QUOTED TEXT:
I’ve been careful not to ascribe causality here—that’s a tougher connection. Haskins could legitimately argue that the reason a family has less to spend on “enrichment goods” for their kids, for example, is because they made the wrong choices. But to call the evidence linking inequality and opportunity “exceedingly thin” is exceedingly wrong.
And once you start looking for these linkages between inequality and opportunity, they show up everywhere. Here’s a great example from this AM’s WaPo, where public schools facing budget cuts—the disinvestment in public goods noted above—turn to parents to raise funds, and not for one-off trips to Mount Vernon, but for science curriculum, guidance counselors, smaller class sizes, music classes, etc. Of course, the affluent parents can raise hundreds of thousands; the poor parents, barely hundreds. It’s a classic example of inequality reinforcing itself through educational opportunity.
I started this post noting that opportunity is under attack, and not just from intellectuals in journals, but from policy makers. The most pointed example right now would be Rep Ryan’s budget, which gets 62% of its budget cuts from programs that provide opportunities to low-income people, including grants for college, health coverage, Head Start, and many other programs designed to at least partially offset unequal access to opportunity increasingly exacerbated by rising inequality.

RECORDS:

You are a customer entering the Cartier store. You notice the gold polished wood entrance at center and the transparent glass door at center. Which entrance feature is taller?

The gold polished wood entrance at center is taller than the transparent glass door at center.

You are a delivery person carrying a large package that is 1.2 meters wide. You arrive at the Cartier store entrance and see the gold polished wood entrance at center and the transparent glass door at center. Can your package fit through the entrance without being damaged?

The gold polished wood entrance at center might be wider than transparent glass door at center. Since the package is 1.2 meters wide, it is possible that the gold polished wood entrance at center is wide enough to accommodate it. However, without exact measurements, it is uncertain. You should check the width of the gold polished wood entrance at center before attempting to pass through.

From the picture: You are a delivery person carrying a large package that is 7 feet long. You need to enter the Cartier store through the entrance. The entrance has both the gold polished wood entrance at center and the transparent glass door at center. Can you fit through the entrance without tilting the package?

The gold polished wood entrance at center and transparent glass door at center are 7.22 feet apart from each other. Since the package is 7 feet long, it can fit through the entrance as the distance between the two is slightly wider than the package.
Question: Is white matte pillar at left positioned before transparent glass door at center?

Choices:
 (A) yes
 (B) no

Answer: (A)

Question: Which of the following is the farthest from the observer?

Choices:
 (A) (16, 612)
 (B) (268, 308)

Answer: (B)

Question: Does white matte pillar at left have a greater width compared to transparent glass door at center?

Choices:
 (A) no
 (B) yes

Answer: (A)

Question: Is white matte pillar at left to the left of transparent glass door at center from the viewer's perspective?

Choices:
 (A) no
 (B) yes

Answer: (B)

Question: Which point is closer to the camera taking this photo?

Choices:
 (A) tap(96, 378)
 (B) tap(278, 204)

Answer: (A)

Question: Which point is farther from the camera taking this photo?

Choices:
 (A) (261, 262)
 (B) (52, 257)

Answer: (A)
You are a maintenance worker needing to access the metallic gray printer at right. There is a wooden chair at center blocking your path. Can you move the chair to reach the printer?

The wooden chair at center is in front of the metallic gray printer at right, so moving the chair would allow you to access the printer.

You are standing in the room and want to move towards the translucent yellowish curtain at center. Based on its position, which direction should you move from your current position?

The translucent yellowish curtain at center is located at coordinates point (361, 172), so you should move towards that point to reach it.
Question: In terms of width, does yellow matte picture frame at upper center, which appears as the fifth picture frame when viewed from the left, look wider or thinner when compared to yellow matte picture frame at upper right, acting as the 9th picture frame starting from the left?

TASKS FOR THIS EXERCISE:
**1)** Answer these questions about the passage on inequality and opportunity, marking each answer with the same letter:
(a) What does the author say they have been careful not to ascribe?
(b) According to the passage, how much can affluent parents raise compared with poor parents?
(c) What share of Rep Ryan's budget cuts does the passage say comes from programs that provide opportunities to low-income people?
**2)** List every item that the passage on inequality and opportunity says public schools facing budget cuts ask parents to raise funds for.
**3)** Write a continuation of the passage on inequality and opportunity, starting after its final sentence.

ANSWERS:
**1)**
(a) Causality.
(b) Affluent parents can raise hundreds of thousands, while poor parents can raise barely hundreds.
(c) 62%.

**2)**
- Science curriculum
- Guidance counselors
- Smaller class sizes
- Music classes

**3)**
As political scientist Jacob Hacker recently put it, “Ryan’s plan is a privatization of the prerequisites for opportunity…and so they [opportunities] become the province of people whose parents have made it.”
Why is opportunity under attack? That takes me back to where I started. By making connections between inequality and fairness, opportunity, and mobility, analysts like myself and Sawhill have strayed from describing a trend that will trouble some but not others, to a critique of the fundamental American social contract—the idea that if you play by the rules and work hard, you will be afforded the opportunities to get ahead. If that idea is becoming less true—if it’s an ever-lessening characteristic of the experience of low- and middle-income families—then policy makers must either address this broken promise or get out of the way.
And they don’t want to get out the way. So they obfuscate, distract, blame, and mislead. We shouldn’t let them do so, and by “we,” I include my friends at Brookings.